His list of grievances is long and was on full display in his March 18 speech announcing the annexation of Crimea by Russia. He is bitter about what he sees as Russia's humiliations in the 1990s—economic collapse; the expansion of NATO to include members of the U.S.S.R.'s own "alliance," the Warsaw Pact; Russia's agreement to the treaty limiting conventional forces in Europe, or as he calls it, "the colonial treaty"; the West's perceived dismissal of Russian interests in Serbia and elsewhere; attempts to bring Ukraine and Georgia into NATO and the European Union; and Western governments, businessmen and scholars all telling Russia how to conduct its affairs at home and abroad.
Mr. Putin aspires to restore Russia's global power and influence and to bring the now-independent states that were once part of the Soviet Union back into Moscow's orbit. While he has no apparent desire to recreate the Soviet Union (which would include responsibility for a number of economic basket cases), he is determined to create a Russian sphere of influence—political, economic and security—and dominance. There is no grand plan or strategy to do this, just opportunistic and ruthless aspiration. And patience.
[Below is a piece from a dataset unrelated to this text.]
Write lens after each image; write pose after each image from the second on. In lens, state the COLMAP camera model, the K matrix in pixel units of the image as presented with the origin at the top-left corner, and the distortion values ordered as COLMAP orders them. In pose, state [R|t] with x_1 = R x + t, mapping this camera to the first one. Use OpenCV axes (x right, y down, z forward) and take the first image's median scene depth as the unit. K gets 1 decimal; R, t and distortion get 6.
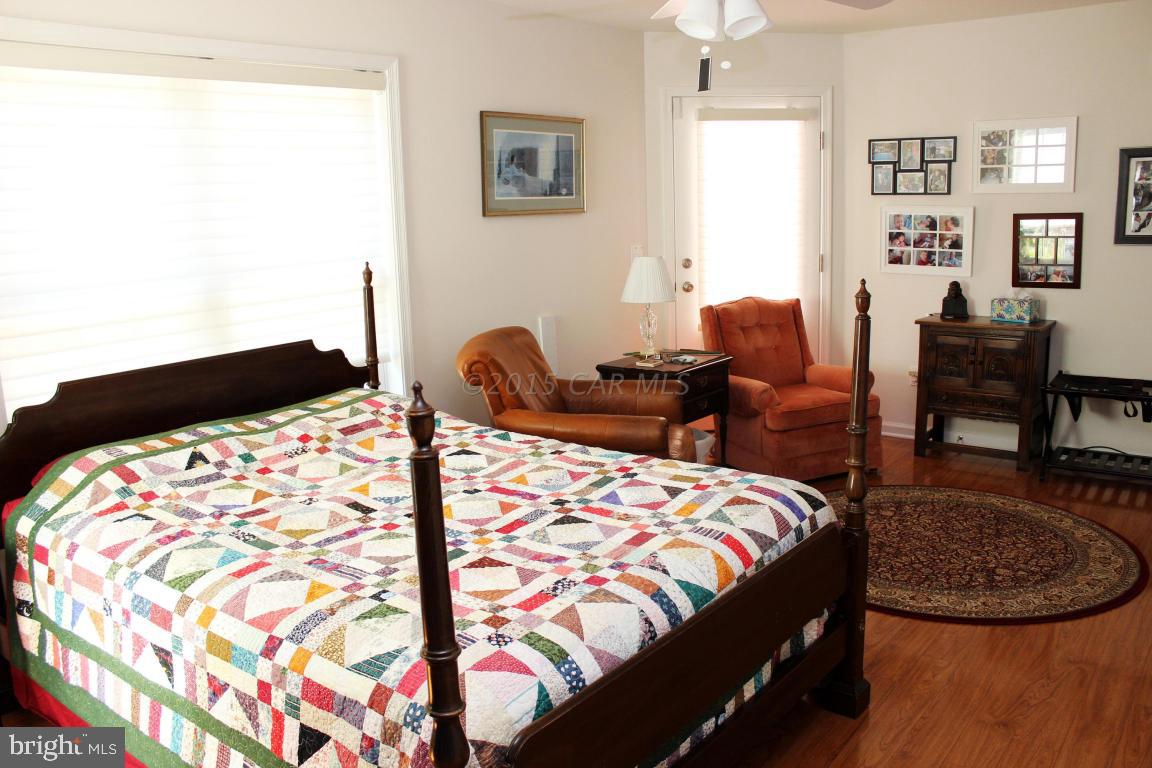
lens RADIAL K [[967.0, 0, 576.0], [0, 967.0, 384.0], [0, 0, 1]] dist [-0.169646, 0.149938]
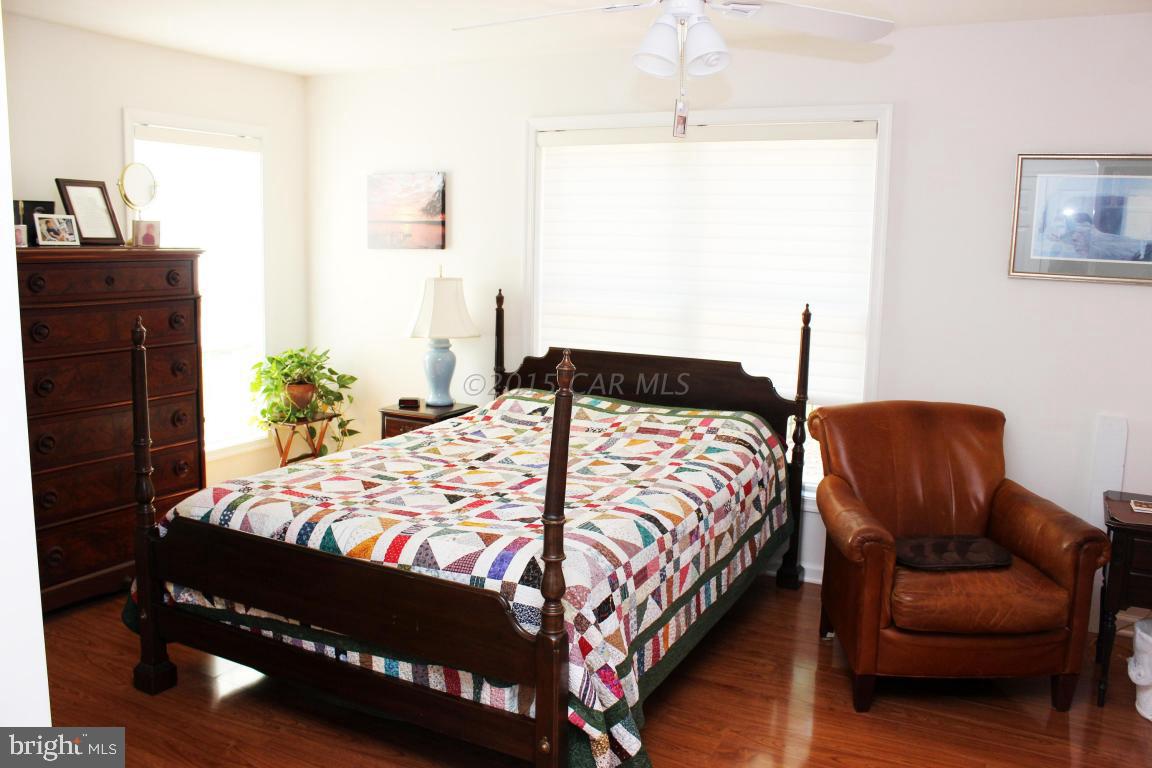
lens RADIAL K [[967.0, 0, 576.0], [0, 967.0, 384.0], [0, 0, 1]] dist [-0.169646, 0.149938]
pose [[0.170826, 0.185049, -0.967768, 1.137642], [-0.217770, 0.965006, 0.146081, -0.207164], [0.960934, 0.185797, 0.205146, 0.815467]]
Mr. Putin, who began his third, nonconsecutive presidential term in 2012, is playing a long game. He can afford to: Under the Russian Constitution, he could legally remain president until 2024. After the internal chaos of the 1990s, he has ruthlessly restored "order" to Russia, oblivious to protests at home and abroad over his repression of nascent Russian democracy and political freedoms.
In recent years, he has turned his authoritarian eyes on the "near-abroad." In 2008, the West did little as he invaded Georgia, and Russian troops still occupy the Abkhazia and South Ossetia regions. He has forced Armenia to break off its agreements with the European Union, and Moldova is under similar pressure.